# Excessive Smoke Level



## Javaaman (Apr 10, 2018)

New to this forum but not forums in general. Tried searching but coming up empty. Bought a GMG (and GMG pellets) and tried it this past weekend. Not sure if it's the pellets or me but I thought the grill produced excessive smoke. Is there a pellet that will produce less smoke? I realize I now own a "smoker" as opposed to a "grill" so therefore some smoke probably would be present. Just think in my case it was excessive.
Thanks in advance for your advice.


----------



## BandCollector (Apr 10, 2018)

I am not familiar with the GMG Pellet Grill but I have a Camp Chef Woodwind.

Pellet smokers take some time to get used to.  They don't follow the general rule of conventional smokers and are more of a convection grill.  

Sometimes when mine first starts up an excessive amount of smoke develops but then after a few minutes it settles down.  If yours is bellowing smoke perhaps it may be the brand of pellets you are using.  Give the Customer Service folks a call and run your issue past them.  Perhaps there may be something wrong with the heating element as well.


----------



## Javaaman (Apr 10, 2018)

Thanks for your feedback. I am going to reach out to Green Mountain customer service and see what their thoughts are.
Also going to do some research on a cleaner burning pellet - Googled "low smoke wood pellets" and Camp Chef popped up first.


----------



## ross77 (Apr 10, 2018)

What temp were you running?  There will be a good amount of smoke at startup and lower temps.

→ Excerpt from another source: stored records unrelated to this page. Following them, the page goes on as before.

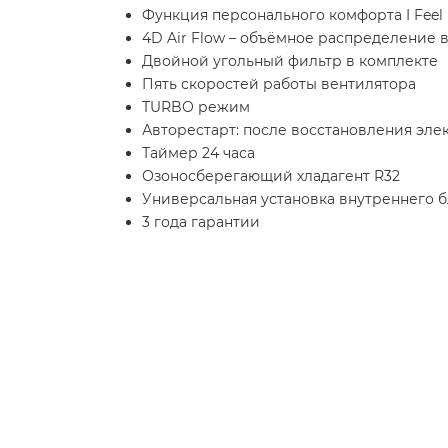
Функция персонального комфорта I Feel
4D Air Flow – объёмное распределение 
Двойной угольный фильтр в комплекте
Пять скоростей работы вентилятора
TURBO режим
Авторестарт: после восстановления эл
Таймер 24 часа
Озоносберегающий хладагент R32
Универсальная установка внутреннего б
3 года гарантии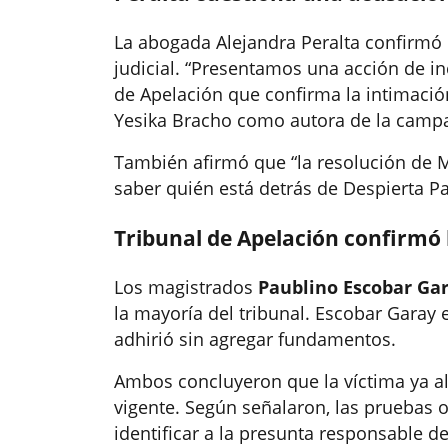
La abogada Alejandra Peralta confirmó l
judicial. “Presentamos una acción de in
de Apelación que confirma la intimaci
Yesika Bracho como autora de la campa
También afirmó que “la resolución de M
saber quién está detrás de Despierta Pa
Tribunal de Apelación confirmó 
Los magistrados
Paublino Escobar Ga
la mayoría del tribunal. Escobar Garay 
adhirió sin agregar fundamentos.
Ambos concluyeron que la víctima ya al
vigente. Según señalaron, las pruebas o
identificar a la presunta responsable d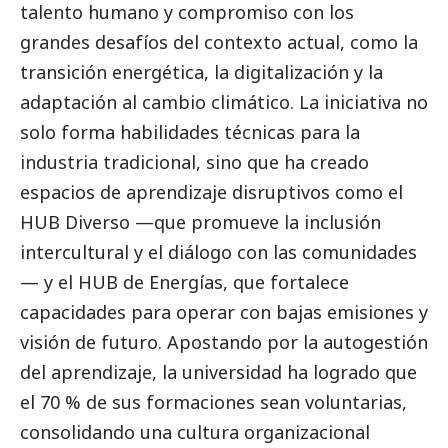
talento humano y compromiso con los
grandes desafíos del contexto actual, como la
transición energética, la digitalización y la
adaptación al cambio climático. La iniciativa no
solo forma habilidades técnicas para la
industria tradicional, sino que ha creado
espacios de aprendizaje disruptivos como el
HUB Diverso —que promueve la inclusión
intercultural y el diálogo con las comunidades
— y el HUB de Energías, que fortalece
capacidades para operar con bajas emisiones y
visión de futuro. Apostando por la autogestión
del aprendizaje, la universidad ha logrado que
el 70 % de sus formaciones sean voluntarias,
consolidando una cultura organizacional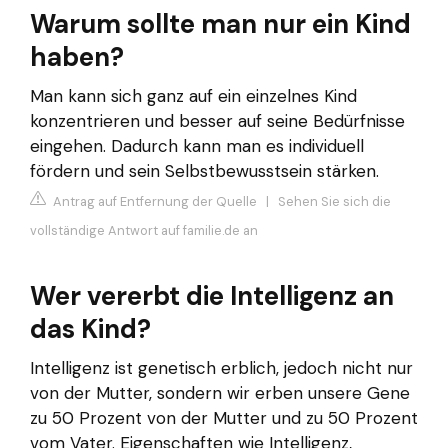
Warum sollte man nur ein Kind
haben?
Man kann sich ganz auf ein einzelnes Kind
konzentrieren und besser auf seine Bedürfnisse
eingehen. Dadurch kann man es individuell
fördern und sein Selbstbewusstsein stärken.
Antrag auf Entfernung der Quelle
|
Sehen Sie sich die
vollständige Antwort auf familie.de an
Wer vererbt die Intelligenz an
das Kind?
Intelligenz ist genetisch erblich, jedoch nicht nur
von der Mutter, sondern wir erben unsere Gene
zu 50 Prozent von der Mutter und zu 50 Prozent
vom Vater. Eigenschaften wie Intelligenz,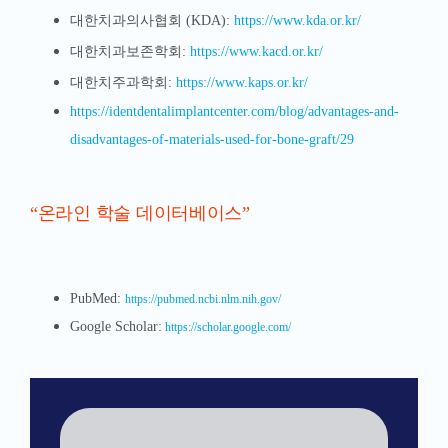
대한치과의사협회 (KDA):
https://www.kda.or.kr/
대한치과보존학회:
https://www.kacd.or.kr/
대한치주과학회:
https://www.kaps.or.kr/
https://identdentalimplantcenter.com/blog/advantages-and-
disadvantages-of-materials-used-for-bone-graft/29
“온라인 학술 데이터베이스”
PubMed:
https://pubmed.ncbi.nlm.nih.gov/
Google Scholar:
https://scholar.google.com/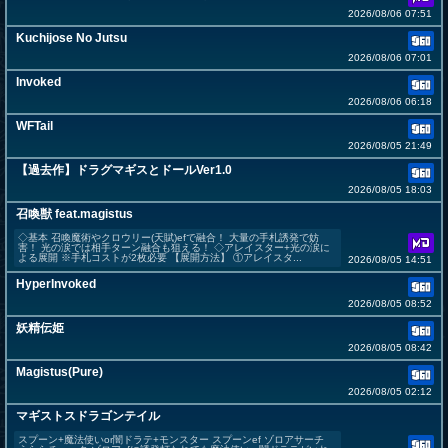
2026/08/06 07:51
Kuchijose No Jutsu
2026/08/06 07:01
Invoked
2026/08/06 06:18
WFTail
2026/08/05 21:49
【過去作】ドラグマギスとドールVer1.0
2026/08/05 18:03
召喚獣 feat.magistus
◇基本 召喚魔術やクロウリー(天賦)efで融合！ 大量の手札誘発で妨
害！ 光の涙では相手ターン融合も狙える！ ◇アレイスター+光の涙に
よる展開 ※手札コストが2枚必要 【展開方法】 ①アレイスタ...
2026/08/05 14:51
HyperInvoked
2026/08/05 08:52
妖精伝姫
2026/08/05 08:42
Magistus(Pure)
2026/08/05 02:12
マギストスドラゴンテイル
スプーン+魔法使いor闇ドラテ+モンスター スプーンef ゾロアサーチ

Once you get past 300 most of the smoke will be gone. 

Was there a lot of pellet dust in your pellets?  This can happen when the bag gets handled too much and the pellets break up. 

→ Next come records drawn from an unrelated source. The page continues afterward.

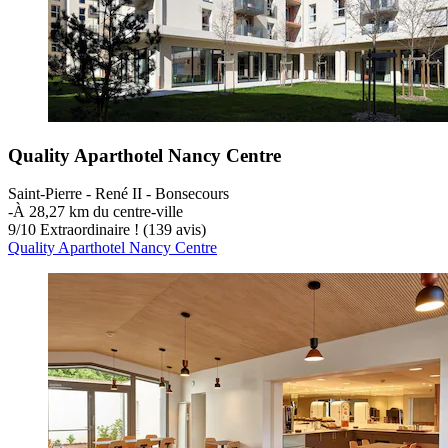
Quality Aparthotel Nancy Centre
Saint-Pierre - René II - Bonsecours
‐
À 28,27 km du centre-ville
9
/
10
Extraordinaire ! (139 avis)
Quality Aparthotel Nancy Centre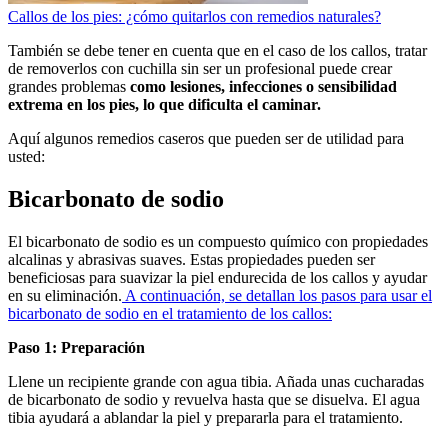
Callos de los pies: ¿cómo quitarlos con remedios naturales?
También se debe tener en cuenta que en el caso de los callos, tratar
de removerlos con cuchilla sin ser un profesional puede crear
grandes problemas
como lesiones, infecciones o sensibilidad
extrema en los pies, lo que dificulta el caminar.
Aquí algunos remedios caseros que pueden ser de utilidad para
usted:
Bicarbonato de sodio
El bicarbonato de sodio es un compuesto químico con propiedades
alcalinas y abrasivas suaves. Estas propiedades pueden ser
beneficiosas para suavizar la piel endurecida de los callos y ayudar
en su eliminación.
A continuación, se detallan los pasos para usar el
bicarbonato de sodio en el tratamiento de los callos:
Paso 1: Preparación
Llene un recipiente grande con agua tibia. Añada unas cucharadas
de bicarbonato de sodio y revuelva hasta que se disuelva. El agua
tibia ayudará a ablandar la piel y prepararla para el tratamiento.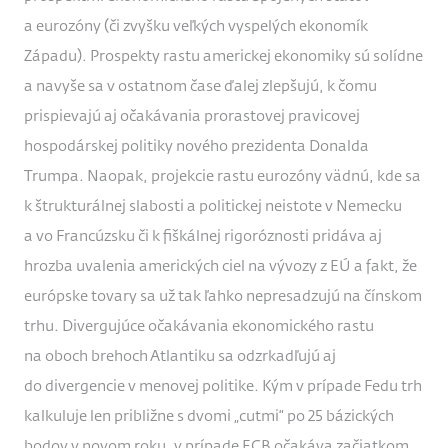
a eurozóny (či zvyšku veľkých vyspelých ekonomík
Západu). Prospekty rastu americkej ekonomiky sú solídne
a navyše sa v ostatnom čase ďalej zlepšujú, k čomu
prispievajú aj očakávania prorastovej pravicovej
hospodárskej politiky nového prezidenta Donalda
Trumpa. Naopak, projekcie rastu eurozóny vädnú, kde sa
k štrukturálnej slabosti a politickej neistote v Nemecku
a vo Francúzsku či k fiškálnej rigoróznosti pridáva aj
hrozba uvalenia amerických ciel na vývozy z EÚ a fakt, že
európske tovary sa už tak ľahko nepresadzujú na čínskom
trhu. Divergujúce očakávania ekonomického rastu
na oboch brehoch Atlantiku sa odzrkadľujú aj
do divergencie v menovej politike. Kým v prípade Fedu trh
kalkuluje len približne s dvomi „cutmi“ po 25 bázických
bodov v novom roku, v prípade ECB očakáva začiatkom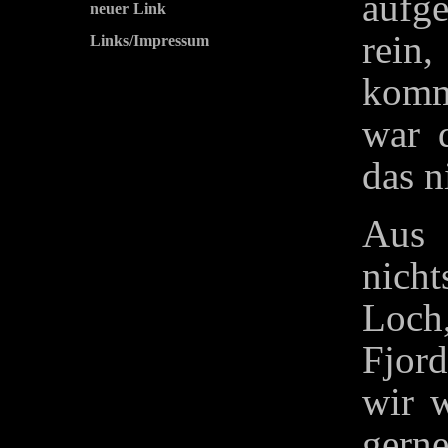
aufg
neuer Link
rein
Links/Impressum
komm
war 
das n
Aus 
nich
Loch,
Fjor
wir 
gerne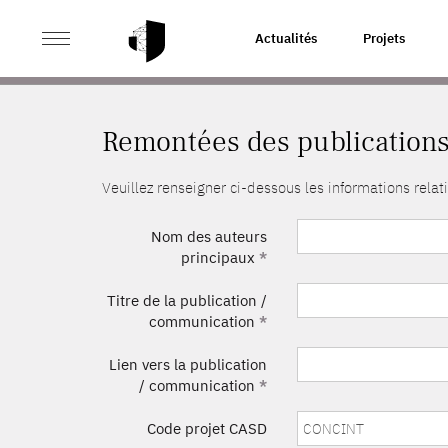
>
ACCUEIL
REMONTÉES DES PUBLICATIONS
Actualités
Projets
Remontées des publication
Veuillez renseigner ci-dessous les informations rel
Nom des auteurs
principaux
*
Titre de la publication /
communication
*
Lien vers la publication
/ communication
*
Code projet CASD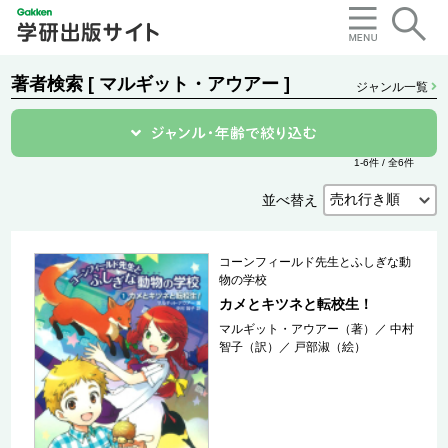
著者検索 [ マルギット・アウアー ]
ジャンル一覧
1-6件 / 全6件
並べ替え
コーンフィールド先生とふしぎな動
物の学校
カメとキツネと転校生！
マルギット・アウアー（著）
／
中村
智子（訳）
／
戸部淑（絵）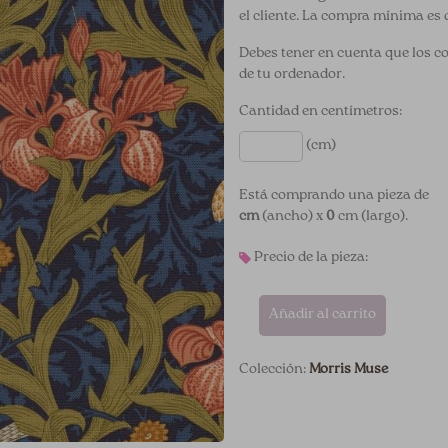
el cliente. La compra mínima es 
Debes tener en cuenta que los c
de tu ordenador.
Cantidad en centímetros:
(cm)
Está comprando una pieza de
cm
(ancho) x
0
cm (largo).
Precio de la pieza:
Añadir al carrito
Colección:
Morris Muse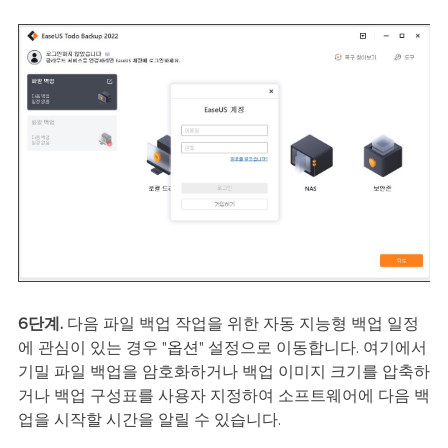
6단계.
다음 파일 백업 작업을 위한 자동 지능형 백업 일정
에 관심이 있는 경우 "옵션" 설정으로 이동합니다. 여기에서
기밀 파일 백업을 암호화하거나 백업 이미지 크기를 압축하
거나 백업 구성표를 사용자 지정하여 소프트웨어에 다음 백
업을 시작할 시간을 알릴 수 있습니다.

I can’t say I’ve heard of low smoke pellets.


----------



## Javaaman (Apr 10, 2018)

Cranked it up to 350* to burn off any "manufacturing" residue. Did get a bit better at the higher temp but it was still puffing out from under the lid. 
Didn't notice any "dust". "Low smoke pellets" would be great - if they really exist.
Thanks for your feedback.


----------



## ross77 (Apr 10, 2018)

Can you post a picture?  


I use Lumberjack pellets.


----------



## bregent (Apr 10, 2018)

Hard to say without seeing images, but you may have a fan or airflow problem. Changing pellets is likely NOT the answer. Most folks think they don't get enough smoke from PID controlled pellet grills. Do you hear the fans running? I believe the GMG's have 2 fans.


----------



## Javaaman (Apr 11, 2018)

I did hear the fan kick in (not sure about two) - my "gut" tells me changing the pellets won't change much. Going to check again later and will report back. Will post a picture if excessive.
Thanks again to all for thoughts and advice.


----------